Requests also have been made of bishops, stake presidents, and mission presidents for certain other information, including the federal identification number. If any of you are not acquainted with the federal identification number, be sure you become acquainted.

The response to all these requests has been most disappointing. I feel this is because of a lack of understanding of just what is required and how important it is. Again, I cannot overemphasize the importance of getting this information to headquarters as requested. Response to all these requests has been, as I have said, disappointing. Failure on the part of any of the units to make this information available could result in serious legal implications. In order to meet these requirements, there will be need for considerable communication of these matters between the personnel at Church headquarters and the priesthood leaders throughout the Church. The Church headquarters must obtain the necessary information promptly if it is to meet its tax reporting obligations. Again, let me emphasize this. I have used that word a good many times. Let me emphasize the importance of submitting the requested information on a timely, business-like basis, and this will make it possible for you to analyze more clearly and understand more fully just where you stand in your own Welfare Program. If we do not do this, tax problems may become insurmountable. It would not be right or proper for me to go into details at this time, but I am sure the priesthood leaders now understanding this throughout the Church will respond as requested.

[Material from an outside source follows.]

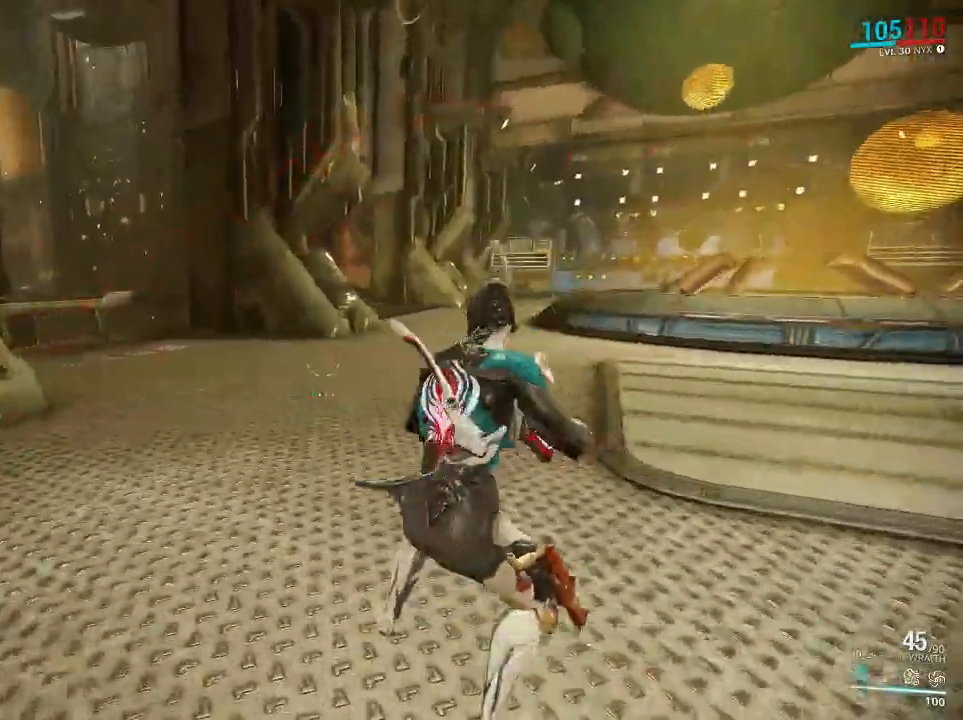
{"keys": ["ctrl", "space", "w"], "mouse": ["right", "mb4"], "events": [[50, "ctrl", "up"], [50, "mouse_mb4", "up"], [50, "mouse_right", "up"], [150, "space", "up"], [367, "ctrl", "down"], [467, "space", "down"], [500, "mouse_mb4", "down"], [500, "mouse_right", "down"]]}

We realize and appreciate the heavy responsibility placed on the leadership and particularly the stake presidencies and bishoprics, but we find it necessary for each of you to give this record keeping and reporting high priority in your administration. The gravity of the situation is such that we have required the chairman of the Finance Committee to telephone all of the stake presidents in California who have not responded so that these reports of fund-raising projects will become available, all of whom have agreed to get this information into the Church headquarters as soon as possible.

I am sorry to report that of over 6,000 requests that have been made for the leaders to send in their federal identification numbers, less than half have been received at the present time. This information must be obtained by one means or another. We do ask you to cooperate to the very fullest. If everyone cooperates fully, we feel sure that we will be able to meet the requirements, as onerous as they are; but it must be accomplished before the deadline set by the government. Do respond and cooperate fully.

I have hesitated to speak as emphatically as I have, but it was necessary. If you are having problems and lack understanding of just what is required, kindly contact Brother Wilford Edling here at headquarters and he will give you what assistance you need.

Now this is The Church of Jesus Christ of Latter-day Saints. He is at the head. May we all learn our duty and act in all diligence in the office in which we have been called and appointed and may His blessings attend us, I humbly pray in the name of Jesus Christ. Amen.